Today, LeeBoy employs more than 300 people. It is one of the top performing companies within the VT Systems family, which includes companies in the aerospace, land, electronics and marine industries.

Lesson 5: Refer Back to Lesson 1

The strength of the company's culture is proven by the fact it has transcended the founding family which, in many ways, is the litmus test for determining the long-term survivability of any small family-owned enterprise. Just a third of family-owned businesses pass control to the second generation and only 12 percent will see the third generation involved. Of the eight grandchildren, four are still with the company.

While LeeBoy is no longer a family-owned business, it does feel like one, and that, according to Christopher Barnard, LeeBoy's chief executive officer, is one of the hidden secrets to the company's long-term success and something that VT Systems found so attractive.

"I believe that from the beginning, ST Engineering through VT Systems recognized that the company and culture the Lee family had built was working really well," he said. "The challenge was how to modernize the business systems and operational processes without compromising the culture," he added.

Before joining the company, Barnard already had a deep respect for the unique characteristics common to many successful family-owned businesses. Prior to LeeBoy, Barnard served 18 years as president and chief executive officer of Wacker Neuson Corp. that through one of its original forming companies, Wacker Construction Equipment, traces its roots back to 1848.

He points to Germany's "Mittelstand" as one model for managing corporate culture in order to cultivate success. The term refers to the approximately 3.6 million small and medium sized businesses, many with original family-owned ownership, that power much of the German economy. As a group, these companies exhibit a unique set of characteristics, including:

  • Family culture
  • Generational continuity
  • Long-term focus
  • Independence
  • Agility
  • Loyal workforce
  • Innovation
  • Customer focus

The LeeBoy grandchildren, (L-R) Brandon Weese, production supervisor; Garrett Weese, quality control; Todd Jenkins, engineering; Shane Lee; Lindsay Lee, accounting; and Tamara Helderman, human resources.

Barnard sees all of these same ingredients at LeeBoy. The strategy over the next three to five years will be to build on the company's culture of grit and focus on the commercial paving contractor, while investing heavily in product and process innovation and investment in the critical and necessary dealer-customer relationship.

For now, the company will continue focusing on the North American, Central American and South American markets as it works to strengthen its brand overseas. In these markets for many years, LeeBoy has parlayed its relationships with customers, dealers and vendors into a dominant brand.

Another challenge is recognizing how quickly many areas of the business are evolving and being able to adapt while remaining true to the culture. The key is taking an inside out approach, starting with what you do best.

"For us that's building the best machines, finding the best dealers and, together, doing everything possible to help the paving contractor. This unique focus is why the LeeBoy brand is known in the marketplace with the unique tag line ‘Built with the paving professional in mind,'" Barnard said.

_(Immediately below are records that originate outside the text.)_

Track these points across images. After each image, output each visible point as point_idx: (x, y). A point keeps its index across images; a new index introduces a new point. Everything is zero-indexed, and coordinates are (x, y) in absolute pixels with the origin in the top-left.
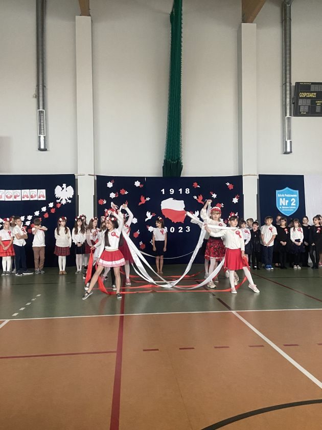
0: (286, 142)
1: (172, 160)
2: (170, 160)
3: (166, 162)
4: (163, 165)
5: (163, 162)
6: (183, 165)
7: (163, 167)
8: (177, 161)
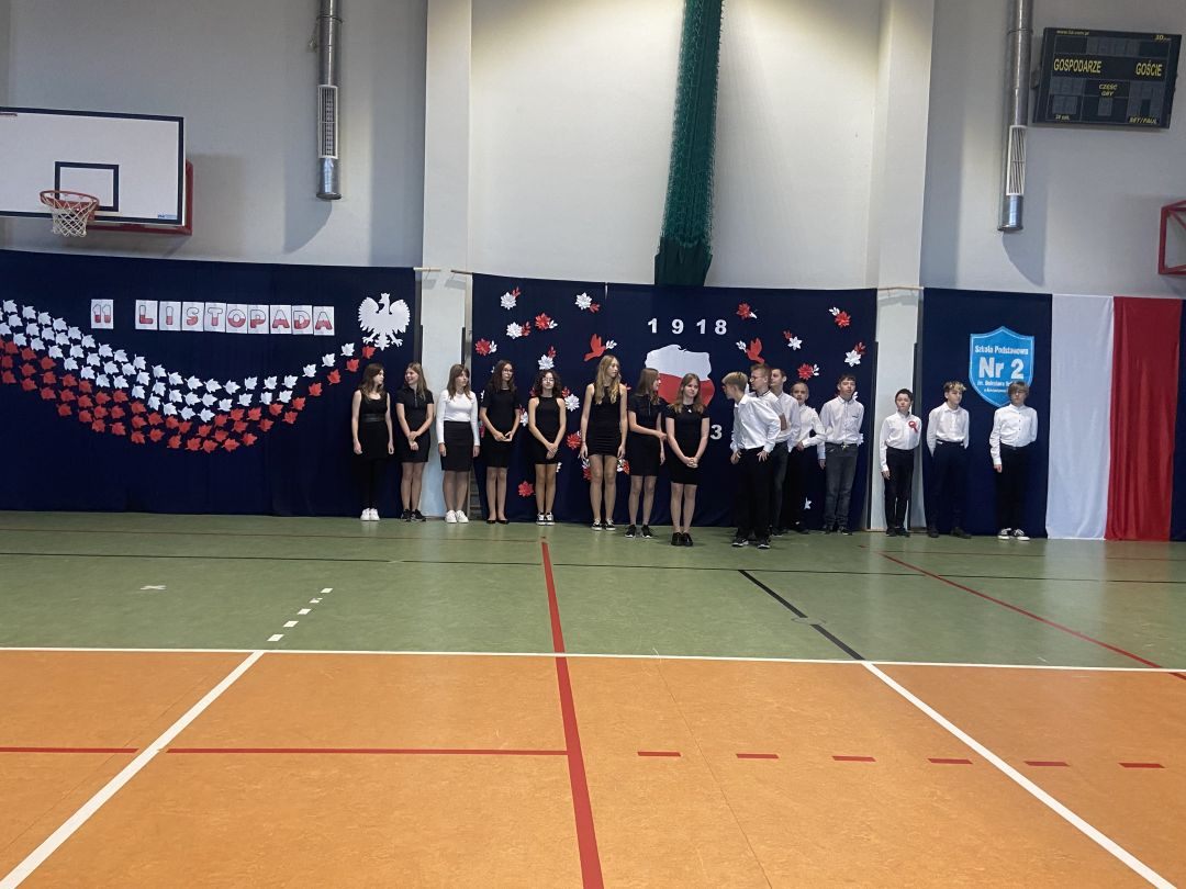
0: (1007, 198)
1: (683, 240)
2: (677, 239)
3: (666, 244)
4: (656, 252)
5: (658, 243)
6: (712, 252)
7: (657, 258)
8: (696, 243)
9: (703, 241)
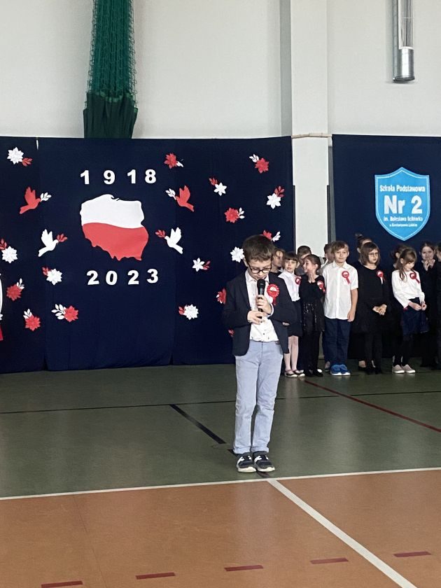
0: (400, 52)
1: (109, 95)
2: (103, 94)
3: (91, 98)
4: (84, 107)
5: (85, 99)
6: (138, 106)
7: (86, 112)
8: (121, 97)
9: (128, 95)
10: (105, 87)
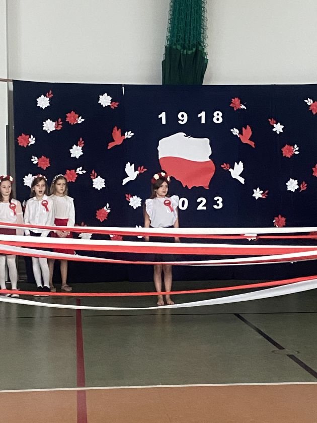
1: (184, 48)
2: (179, 47)
3: (169, 51)
4: (162, 58)
5: (163, 51)
6: (208, 57)
7: (164, 63)
8: (194, 50)
9: (200, 47)
10: (181, 42)
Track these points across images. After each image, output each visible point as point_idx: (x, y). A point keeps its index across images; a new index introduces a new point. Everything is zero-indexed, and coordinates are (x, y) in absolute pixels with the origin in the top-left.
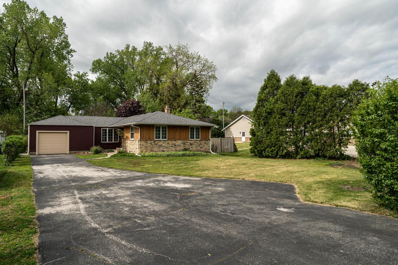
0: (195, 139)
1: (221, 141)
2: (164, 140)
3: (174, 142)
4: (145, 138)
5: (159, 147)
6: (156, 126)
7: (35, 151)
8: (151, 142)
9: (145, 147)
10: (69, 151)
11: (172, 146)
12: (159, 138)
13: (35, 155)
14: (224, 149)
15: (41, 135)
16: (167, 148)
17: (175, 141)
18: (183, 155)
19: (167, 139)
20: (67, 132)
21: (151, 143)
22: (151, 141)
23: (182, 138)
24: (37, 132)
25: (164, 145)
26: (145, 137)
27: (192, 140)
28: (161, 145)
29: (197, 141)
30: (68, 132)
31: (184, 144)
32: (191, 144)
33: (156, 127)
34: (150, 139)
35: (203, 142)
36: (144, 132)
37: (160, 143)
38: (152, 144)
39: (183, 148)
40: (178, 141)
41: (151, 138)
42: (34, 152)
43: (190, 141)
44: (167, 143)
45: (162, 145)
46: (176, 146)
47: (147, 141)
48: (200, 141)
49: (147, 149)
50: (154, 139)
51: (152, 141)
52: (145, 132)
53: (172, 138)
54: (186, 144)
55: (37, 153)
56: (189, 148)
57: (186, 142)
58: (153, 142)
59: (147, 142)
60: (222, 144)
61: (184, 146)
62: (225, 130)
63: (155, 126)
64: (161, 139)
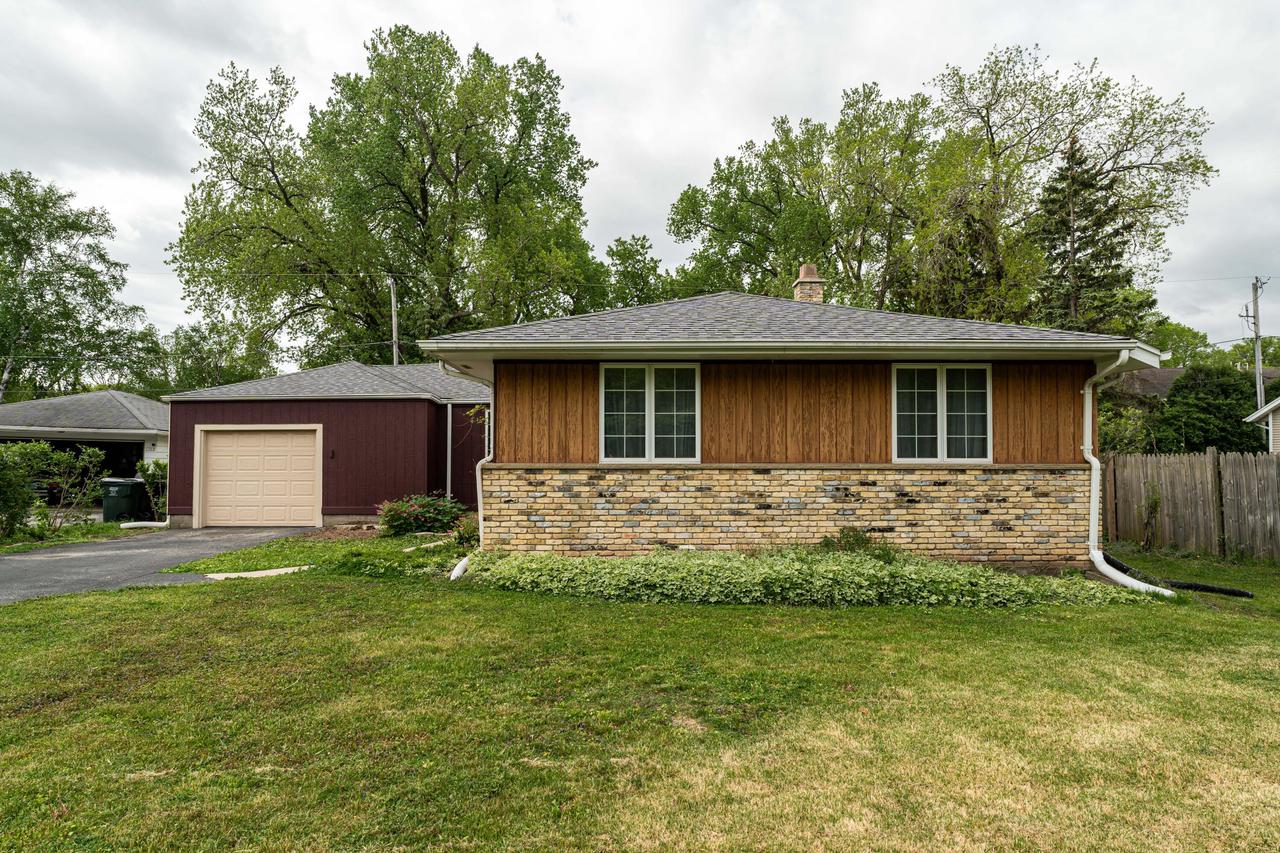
0: (942, 458)
1: (1219, 475)
2: (669, 469)
3: (759, 483)
4: (525, 452)
5: (630, 512)
6: (607, 370)
7: (190, 514)
8: (565, 477)
9: (521, 512)
10: (324, 514)
11: (736, 513)
12: (638, 450)
13: (189, 528)
14: (1247, 534)
15: (217, 443)
16: (694, 521)
17: (758, 471)
18: (769, 593)
19: (697, 460)
20: (314, 431)
21: (566, 488)
22: (564, 471)
23: (824, 450)
24: (199, 428)
25: (667, 499)
26: (526, 447)
27: (911, 470)
28: (644, 501)
29: (963, 471)
30: (319, 427)
31: (843, 494)
32: (905, 499)
33: (613, 378)
34: (564, 461)
35: (1015, 485)
36: (524, 410)
37: (642, 489)
38: (577, 495)
39: (831, 528)
40: (792, 475)
41: (574, 450)
42: (186, 517)
43: (892, 477)
44: (700, 489)
45: (655, 501)
46: (769, 507)
47: (540, 471)
48: (985, 471)
49: (534, 528)
50: (596, 460)
51: (575, 471)
52: (527, 412)
53: (742, 449)
54: (858, 497)
55: (196, 522)
56: (891, 529)
57: (863, 484)
58: (583, 477)
59: (540, 477)
60: (1228, 496)
61: (842, 512)
62: (1266, 416)
63: (603, 367)
64: (650, 458)
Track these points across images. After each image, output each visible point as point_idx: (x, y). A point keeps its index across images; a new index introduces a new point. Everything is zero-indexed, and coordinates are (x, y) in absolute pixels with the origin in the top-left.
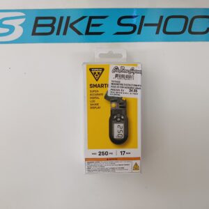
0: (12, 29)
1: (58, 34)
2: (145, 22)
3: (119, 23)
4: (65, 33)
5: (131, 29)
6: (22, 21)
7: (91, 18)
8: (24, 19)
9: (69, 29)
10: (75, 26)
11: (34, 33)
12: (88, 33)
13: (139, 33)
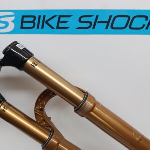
0: (7, 24)
1: (38, 28)
2: (99, 20)
3: (80, 21)
4: (43, 28)
5: (88, 25)
6: (13, 18)
7: (60, 17)
8: (14, 18)
9: (45, 25)
10: (49, 22)
11: (22, 28)
12: (58, 28)
13: (94, 28)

These non-negotiable requirements are the "what." The "how" are the processes and tools needed to keep pace with changes in technology, product designs, marketing, manufacturing processes, communication and more. It all begins and ends, however, with the employees who make it possible.

"B.R. had it right and you can't change that because that's the key to everything else," Barnard cautioned. LeeBoy will always stay true to its original core values that have driven and will continue to drive its success.